On Monday, 20 January 2014 at 09:58:07 UTC, Jakob Ovrum wrote:
On Thursday, 16 January 2014 at 06:59:43 UTC, Maxim Fomin wrote:
This is wrong. String in D is de facto (by implementation,
spec may say whatever is convenient for advertising D) array
of single bytes which can keep UTF-8 code units. No way string
type in D is always a string in a sense of code
points/characters. Sometimes it happens that string type
behaves like 'string', but if you put UTF-16 or UTF-32 text it
would remind you what string type really is.
By implementation they are also UTF strings. String literals
use UTF, `char.init` is 0xFF and `wchar.init` is 0xFFFF,
foreach over narrow strings with `dchar` iterator variable type
does UTF decoding etc.
I don't think you know what you're talking about; putting
UTF-16 or UTF-32 in `string` is utter madness and not trivially
possible. We have `wchar`/`wstring` and `dchar`/`dstring` for
UTF-16 and UTF-32, respectively.
import std.stdio;
void main()
{
string s = "о";
writeln(s.length);
}
This compiles and prints 2. This means that string type is
broken. It is broken in the way as I was attempting to explain.
This is attempt to explain problematic design as a wise action.
No, it's not. Please leave crappy, unsubstantiated arguments
like this out of these forums.
Note, that I provided examples why design is problematic. The
arguement isn't unsubstained.
[1] http://dlang.org/type
By the way, the link you provide says char is unsigned 8 bit
type which can keep value of UTF-8 code unit.

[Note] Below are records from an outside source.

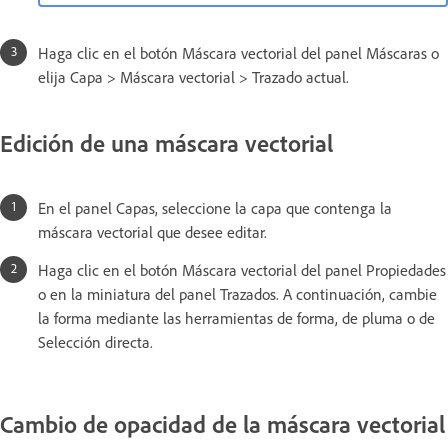
Haga clic en el botón Máscara vectorial del panel Máscaras o
elija Capa > Máscara vectorial > Trazado actual.
Edición de una máscara vectorial
En el panel Capas, seleccione la capa que contenga la
máscara vectorial que desee editar.
Haga clic en el botón Máscara vectorial del panel Propiedades
o en la miniatura del panel Trazados. A continuación, cambie
la forma mediante las herramientas de forma, de pluma o de
Selección directa.
Cambio de opacidad de la máscara vectorial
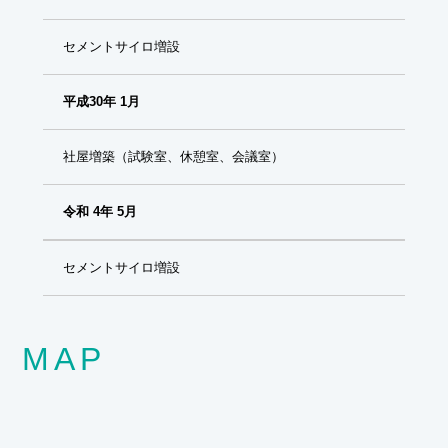
セメントサイロ増設
平成30年 1月
社屋増築（試験室、休憩室、会議室）
令和 4年 5月
セメントサイロ増設
MAP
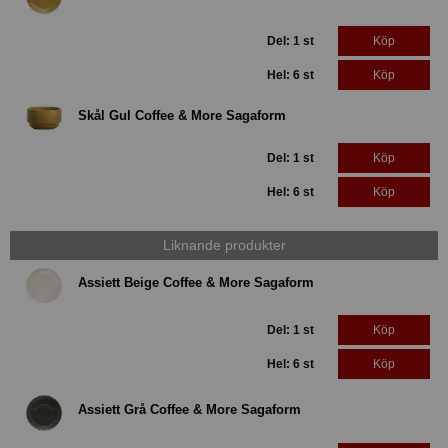
Del: 1 st
Köp
Hel: 6 st
Köp
Skål Gul Coffee & More Sagaform
Del: 1 st
Köp
Hel: 6 st
Köp
Liknande produkter
Assiett Beige Coffee & More Sagaform
Del: 1 st
Köp
Hel: 6 st
Köp
Assiett Grå Coffee & More Sagaform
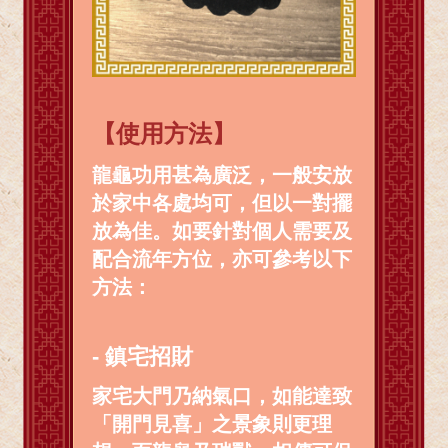
【使用方法】
龍龜功用甚為廣泛，一般安放
於家中各處均可，但以一對擺
放為佳。如要針對個人需要及
配合流年方位，亦可參考以下
方法：
- 鎮宅招財
家宅大門乃納氣口，如能達致
「開門見喜」之景象則更理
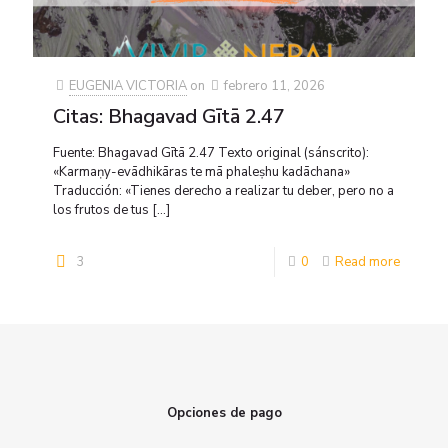
EUGENIA VICTORIA
on
febrero 11, 2026
Citas: Bhagavad Gītā 2.47
Fuente: Bhagavad Gītā 2.47 Texto original (sánscrito):
«Karmaṇy-evādhikāras te mā phaleṣhu kadāchana»
Traducción: «Tienes derecho a realizar tu deber, pero no a
los frutos de tus
[…]
3
0
Read more
Opciones de pago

Not *can*, but *does*. Otherwise it is an error in the program.
The specification, compiler implementation (as shown above) and
standard library all treat `char` as a UTF-8 code unit. Treat
it otherwise at your own peril.
But such treating is nonsense. It is like treating integer or
floating number as sequence of bytes. You are essentially saying
that treating char as UTF-8 code unit is OK because language is
treating char as UTF-8 code unit.
The only problem in the implementation here that you illustrate
is that `['s', 'ä', 'д']` is of type `int[]`, which is a bug.
It should be `dchar[]`. The length of `char[]` works as
intended.
You are saying that length of char works as intended, which is
true, but shows that design is broken.
Problems with string type can be illustrated as possible
situation in domain of integers type. Assume that user wants
'number' type which accepts both integers, floats and doubles
and treats them properly. This would require either library
solution or a new special type in a language which is
supported by both compiler and runtime library, which performs
operation at runtime on objects of number type according to
their effective type.
D designers want to support such feature (to make the language
better), but as it happens in other situations, the support is
only limited: compiler allows to do
alias immutable(int)[] number;
number my_number = [0, 3.14, 3.14l];
I don't understand this example. The compiler does *not* allow
that code; try it for yourself.
It does not allow because it is nonsense. However it does allows
equivalent nonsesnce in character types.
alias immutable(int)[] number;
number my_number = [0, 3.14, 3.14l]; // does not compile
alias immutable(char)[] string;
string s = "säд"; // compiles, however "säд" should default to
wstring or dstring
Same reasons which prevent sane person from being OK with int[]
number = [3.14l] should prevent him from being OK with string s =
"säд"